— PROBLEM STATEMENT —
The entries are to be repeated verbatim, with nothing left out.

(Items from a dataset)
= Beginning of Section =

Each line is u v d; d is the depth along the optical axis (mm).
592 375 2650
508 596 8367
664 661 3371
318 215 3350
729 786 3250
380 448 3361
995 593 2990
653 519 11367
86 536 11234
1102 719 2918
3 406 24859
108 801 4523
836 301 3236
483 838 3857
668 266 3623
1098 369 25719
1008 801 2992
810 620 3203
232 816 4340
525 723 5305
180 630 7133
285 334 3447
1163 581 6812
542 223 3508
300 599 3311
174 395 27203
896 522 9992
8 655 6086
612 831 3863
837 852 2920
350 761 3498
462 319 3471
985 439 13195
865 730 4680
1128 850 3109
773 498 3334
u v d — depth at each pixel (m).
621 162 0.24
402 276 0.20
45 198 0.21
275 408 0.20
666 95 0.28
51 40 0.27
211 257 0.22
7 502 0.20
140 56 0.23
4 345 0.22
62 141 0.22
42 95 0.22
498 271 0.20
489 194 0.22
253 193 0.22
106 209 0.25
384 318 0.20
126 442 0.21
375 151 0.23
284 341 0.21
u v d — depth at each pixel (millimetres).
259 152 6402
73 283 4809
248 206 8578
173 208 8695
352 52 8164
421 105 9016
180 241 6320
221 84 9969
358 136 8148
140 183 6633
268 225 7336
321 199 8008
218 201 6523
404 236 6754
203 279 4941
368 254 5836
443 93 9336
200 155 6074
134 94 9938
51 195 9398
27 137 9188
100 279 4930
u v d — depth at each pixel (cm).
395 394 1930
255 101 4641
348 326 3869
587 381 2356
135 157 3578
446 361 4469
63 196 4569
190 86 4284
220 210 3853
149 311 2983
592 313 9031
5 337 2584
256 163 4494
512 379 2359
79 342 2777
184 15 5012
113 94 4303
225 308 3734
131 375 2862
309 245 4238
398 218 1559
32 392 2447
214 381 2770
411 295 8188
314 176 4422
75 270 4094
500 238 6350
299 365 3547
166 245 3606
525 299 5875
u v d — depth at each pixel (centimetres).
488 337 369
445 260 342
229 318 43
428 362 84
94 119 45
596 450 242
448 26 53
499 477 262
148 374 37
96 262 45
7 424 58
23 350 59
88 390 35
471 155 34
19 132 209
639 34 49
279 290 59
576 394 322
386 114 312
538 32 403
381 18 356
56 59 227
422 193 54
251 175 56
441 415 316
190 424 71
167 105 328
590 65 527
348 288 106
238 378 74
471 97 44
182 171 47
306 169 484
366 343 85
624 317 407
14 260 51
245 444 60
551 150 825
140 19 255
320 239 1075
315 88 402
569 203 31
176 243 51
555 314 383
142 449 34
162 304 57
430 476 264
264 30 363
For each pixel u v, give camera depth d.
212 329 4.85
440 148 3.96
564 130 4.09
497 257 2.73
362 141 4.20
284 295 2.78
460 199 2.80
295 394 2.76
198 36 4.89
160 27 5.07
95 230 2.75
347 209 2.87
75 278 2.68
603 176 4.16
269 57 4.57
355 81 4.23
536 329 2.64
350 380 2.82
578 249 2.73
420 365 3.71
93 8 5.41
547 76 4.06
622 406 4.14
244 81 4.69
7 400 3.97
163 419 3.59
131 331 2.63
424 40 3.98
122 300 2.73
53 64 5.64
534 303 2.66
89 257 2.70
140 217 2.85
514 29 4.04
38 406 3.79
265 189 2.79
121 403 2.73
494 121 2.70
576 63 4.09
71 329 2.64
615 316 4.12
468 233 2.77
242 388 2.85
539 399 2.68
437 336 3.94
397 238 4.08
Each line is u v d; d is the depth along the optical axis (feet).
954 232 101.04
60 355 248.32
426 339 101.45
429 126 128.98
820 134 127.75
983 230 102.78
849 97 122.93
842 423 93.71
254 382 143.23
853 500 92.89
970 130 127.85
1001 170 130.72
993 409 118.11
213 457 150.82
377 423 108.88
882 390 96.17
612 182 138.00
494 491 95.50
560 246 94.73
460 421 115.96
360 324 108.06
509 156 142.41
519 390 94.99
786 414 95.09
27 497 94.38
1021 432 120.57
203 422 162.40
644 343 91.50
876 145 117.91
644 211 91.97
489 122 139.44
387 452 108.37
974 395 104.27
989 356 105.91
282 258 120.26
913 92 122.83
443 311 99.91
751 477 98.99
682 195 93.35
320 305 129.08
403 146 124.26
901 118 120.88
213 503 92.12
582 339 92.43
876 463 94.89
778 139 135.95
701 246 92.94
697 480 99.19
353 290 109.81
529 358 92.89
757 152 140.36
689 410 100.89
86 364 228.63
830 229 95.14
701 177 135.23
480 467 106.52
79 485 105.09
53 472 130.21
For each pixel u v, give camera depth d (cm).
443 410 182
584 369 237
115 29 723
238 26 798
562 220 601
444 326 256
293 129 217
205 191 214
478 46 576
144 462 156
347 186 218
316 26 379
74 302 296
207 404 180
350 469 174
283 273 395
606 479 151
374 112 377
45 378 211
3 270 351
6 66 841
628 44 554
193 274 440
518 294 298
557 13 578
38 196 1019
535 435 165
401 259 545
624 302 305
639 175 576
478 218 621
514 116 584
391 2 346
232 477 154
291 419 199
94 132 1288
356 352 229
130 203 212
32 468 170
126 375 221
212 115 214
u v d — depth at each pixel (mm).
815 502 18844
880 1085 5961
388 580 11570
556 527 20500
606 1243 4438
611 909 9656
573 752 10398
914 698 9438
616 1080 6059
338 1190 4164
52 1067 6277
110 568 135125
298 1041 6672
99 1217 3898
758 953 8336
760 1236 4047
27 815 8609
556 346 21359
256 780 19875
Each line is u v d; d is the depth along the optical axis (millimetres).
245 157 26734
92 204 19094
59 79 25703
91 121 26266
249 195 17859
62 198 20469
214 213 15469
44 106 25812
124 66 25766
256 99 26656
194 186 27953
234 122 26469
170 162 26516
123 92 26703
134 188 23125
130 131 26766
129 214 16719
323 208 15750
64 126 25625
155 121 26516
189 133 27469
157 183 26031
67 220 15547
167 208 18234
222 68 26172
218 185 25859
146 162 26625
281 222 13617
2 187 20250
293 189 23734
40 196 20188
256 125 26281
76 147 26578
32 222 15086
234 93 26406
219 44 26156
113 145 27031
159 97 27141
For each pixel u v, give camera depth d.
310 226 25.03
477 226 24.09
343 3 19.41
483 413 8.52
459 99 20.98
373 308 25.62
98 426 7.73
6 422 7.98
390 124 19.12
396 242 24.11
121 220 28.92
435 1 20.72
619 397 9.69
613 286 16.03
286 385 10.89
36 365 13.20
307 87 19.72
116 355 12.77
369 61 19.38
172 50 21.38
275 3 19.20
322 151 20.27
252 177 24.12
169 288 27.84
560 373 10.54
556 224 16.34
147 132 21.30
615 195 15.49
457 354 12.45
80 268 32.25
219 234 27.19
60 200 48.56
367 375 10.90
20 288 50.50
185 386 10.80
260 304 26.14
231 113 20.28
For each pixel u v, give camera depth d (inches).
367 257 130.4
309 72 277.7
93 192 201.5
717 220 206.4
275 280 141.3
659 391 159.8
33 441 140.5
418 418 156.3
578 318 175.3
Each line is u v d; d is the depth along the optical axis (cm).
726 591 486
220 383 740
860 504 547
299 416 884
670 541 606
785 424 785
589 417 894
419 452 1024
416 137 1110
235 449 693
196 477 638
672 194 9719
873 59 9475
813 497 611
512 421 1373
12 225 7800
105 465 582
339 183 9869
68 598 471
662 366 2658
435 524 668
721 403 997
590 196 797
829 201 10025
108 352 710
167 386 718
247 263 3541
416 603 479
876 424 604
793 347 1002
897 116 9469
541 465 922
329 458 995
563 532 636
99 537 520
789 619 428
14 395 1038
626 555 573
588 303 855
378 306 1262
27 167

= End of Section =

— SOLUTION FOR THIS PROBLEM —
Each line is u v d; d is the depth along the optical axis (mm).
592 375 2650
508 596 8367
664 661 3371
318 215 3350
729 786 3250
380 448 3361
995 593 2990
653 519 11367
86 536 11234
1102 719 2918
3 406 24859
108 801 4523
836 301 3236
483 838 3857
668 266 3623
1098 369 25719
1008 801 2992
810 620 3203
232 816 4340
525 723 5305
180 630 7133
285 334 3447
1163 581 6812
542 223 3508
300 599 3311
174 395 27203
896 522 9992
8 655 6086
612 831 3863
837 852 2920
350 761 3498
462 319 3471
985 439 13195
865 730 4680
1128 850 3109
773 498 3334
u v d — depth at each pixel (m).
621 162 0.24
402 276 0.20
45 198 0.21
275 408 0.20
666 95 0.28
51 40 0.27
211 257 0.22
7 502 0.20
140 56 0.23
4 345 0.22
62 141 0.22
42 95 0.22
498 271 0.20
489 194 0.22
253 193 0.22
106 209 0.25
384 318 0.20
126 442 0.21
375 151 0.23
284 341 0.21
u v d — depth at each pixel (millimetres).
259 152 6402
73 283 4809
248 206 8578
173 208 8695
352 52 8164
421 105 9016
180 241 6320
221 84 9969
358 136 8148
140 183 6633
268 225 7336
321 199 8008
218 201 6523
404 236 6754
203 279 4941
368 254 5836
443 93 9336
200 155 6074
134 94 9938
51 195 9398
27 137 9188
100 279 4930
u v d — depth at each pixel (cm).
395 394 1930
255 101 4641
348 326 3869
587 381 2356
135 157 3578
446 361 4469
63 196 4569
190 86 4284
220 210 3853
149 311 2983
592 313 9031
5 337 2584
256 163 4494
512 379 2359
79 342 2777
184 15 5012
113 94 4303
225 308 3734
131 375 2862
309 245 4238
398 218 1559
32 392 2447
214 381 2770
411 295 8188
314 176 4422
75 270 4094
500 238 6350
299 365 3547
166 245 3606
525 299 5875
u v d — depth at each pixel (centimetres).
488 337 369
445 260 342
229 318 43
428 362 84
94 119 45
596 450 242
448 26 53
499 477 262
148 374 37
96 262 45
7 424 58
23 350 59
88 390 35
471 155 34
19 132 209
639 34 49
279 290 59
576 394 322
386 114 312
538 32 403
381 18 356
56 59 227
422 193 54
251 175 56
441 415 316
190 424 71
167 105 328
590 65 527
348 288 106
238 378 74
471 97 44
182 171 47
306 169 484
366 343 85
624 317 407
14 260 51
245 444 60
551 150 825
140 19 255
320 239 1075
315 88 402
569 203 31
176 243 51
555 314 383
142 449 34
162 304 57
430 476 264
264 30 363
For each pixel u v, give camera depth d.
212 329 4.85
440 148 3.96
564 130 4.09
497 257 2.73
362 141 4.20
284 295 2.78
460 199 2.80
295 394 2.76
198 36 4.89
160 27 5.07
95 230 2.75
347 209 2.87
75 278 2.68
603 176 4.16
269 57 4.57
355 81 4.23
536 329 2.64
350 380 2.82
578 249 2.73
420 365 3.71
93 8 5.41
547 76 4.06
622 406 4.14
244 81 4.69
7 400 3.97
163 419 3.59
131 331 2.63
424 40 3.98
122 300 2.73
53 64 5.64
534 303 2.66
89 257 2.70
140 217 2.85
514 29 4.04
38 406 3.79
265 189 2.79
121 403 2.73
494 121 2.70
576 63 4.09
71 329 2.64
615 316 4.12
468 233 2.77
242 388 2.85
539 399 2.68
437 336 3.94
397 238 4.08
Each line is u v d; d is the depth along the optical axis (feet).
954 232 101.04
60 355 248.32
426 339 101.45
429 126 128.98
820 134 127.75
983 230 102.78
849 97 122.93
842 423 93.71
254 382 143.23
853 500 92.89
970 130 127.85
1001 170 130.72
993 409 118.11
213 457 150.82
377 423 108.88
882 390 96.17
612 182 138.00
494 491 95.50
560 246 94.73
460 421 115.96
360 324 108.06
509 156 142.41
519 390 94.99
786 414 95.09
27 497 94.38
1021 432 120.57
203 422 162.40
644 343 91.50
876 145 117.91
644 211 91.97
489 122 139.44
387 452 108.37
974 395 104.27
989 356 105.91
282 258 120.26
913 92 122.83
443 311 99.91
751 477 98.99
682 195 93.35
320 305 129.08
403 146 124.26
901 118 120.88
213 503 92.12
582 339 92.43
876 463 94.89
778 139 135.95
701 246 92.94
697 480 99.19
353 290 109.81
529 358 92.89
757 152 140.36
689 410 100.89
86 364 228.63
830 229 95.14
701 177 135.23
480 467 106.52
79 485 105.09
53 472 130.21
For each pixel u v, give camera depth d (cm).
443 410 182
584 369 237
115 29 723
238 26 798
562 220 601
444 326 256
293 129 217
205 191 214
478 46 576
144 462 156
347 186 218
316 26 379
74 302 296
207 404 180
350 469 174
283 273 395
606 479 151
374 112 377
45 378 211
3 270 351
6 66 841
628 44 554
193 274 440
518 294 298
557 13 578
38 196 1019
535 435 165
401 259 545
624 302 305
639 175 576
478 218 621
514 116 584
391 2 346
232 477 154
291 419 199
94 132 1288
356 352 229
130 203 212
32 468 170
126 375 221
212 115 214
u v d — depth at each pixel (mm).
815 502 18844
880 1085 5961
388 580 11570
556 527 20500
606 1243 4438
611 909 9656
573 752 10398
914 698 9438
616 1080 6059
338 1190 4164
52 1067 6277
110 568 135125
298 1041 6672
99 1217 3898
758 953 8336
760 1236 4047
27 815 8609
556 346 21359
256 780 19875
Each line is u v d; d is the depth along the optical axis (millimetres).
245 157 26734
92 204 19094
59 79 25703
91 121 26266
249 195 17859
62 198 20469
214 213 15469
44 106 25812
124 66 25766
256 99 26656
194 186 27953
234 122 26469
170 162 26516
123 92 26703
134 188 23125
130 131 26766
129 214 16719
323 208 15750
64 126 25625
155 121 26516
189 133 27469
157 183 26031
67 220 15547
167 208 18234
222 68 26172
218 185 25859
146 162 26625
281 222 13617
2 187 20250
293 189 23734
40 196 20188
256 125 26281
76 147 26578
32 222 15086
234 93 26406
219 44 26156
113 145 27031
159 97 27141
For each pixel u v, give camera depth d.
310 226 25.03
477 226 24.09
343 3 19.41
483 413 8.52
459 99 20.98
373 308 25.62
98 426 7.73
6 422 7.98
390 124 19.12
396 242 24.11
121 220 28.92
435 1 20.72
619 397 9.69
613 286 16.03
286 385 10.89
36 365 13.20
307 87 19.72
116 355 12.77
369 61 19.38
172 50 21.38
275 3 19.20
322 151 20.27
252 177 24.12
169 288 27.84
560 373 10.54
556 224 16.34
147 132 21.30
615 195 15.49
457 354 12.45
80 268 32.25
219 234 27.19
60 200 48.56
367 375 10.90
20 288 50.50
185 386 10.80
260 304 26.14
231 113 20.28
For each pixel u v, give camera depth d (inches).
367 257 130.4
309 72 277.7
93 192 201.5
717 220 206.4
275 280 141.3
659 391 159.8
33 441 140.5
418 418 156.3
578 318 175.3
Each line is u v d; d is the depth along the optical axis (cm).
726 591 486
220 383 740
860 504 547
299 416 884
670 541 606
785 424 785
589 417 894
419 452 1024
416 137 1110
235 449 693
196 477 638
672 194 9719
873 59 9475
813 497 611
512 421 1373
12 225 7800
105 465 582
339 183 9869
68 598 471
662 366 2658
435 524 668
721 403 997
590 196 797
829 201 10025
108 352 710
167 386 718
247 263 3541
416 603 479
876 424 604
793 347 1002
897 116 9469
541 465 922
329 458 995
563 532 636
99 537 520
789 619 428
14 395 1038
626 555 573
588 303 855
378 306 1262
27 167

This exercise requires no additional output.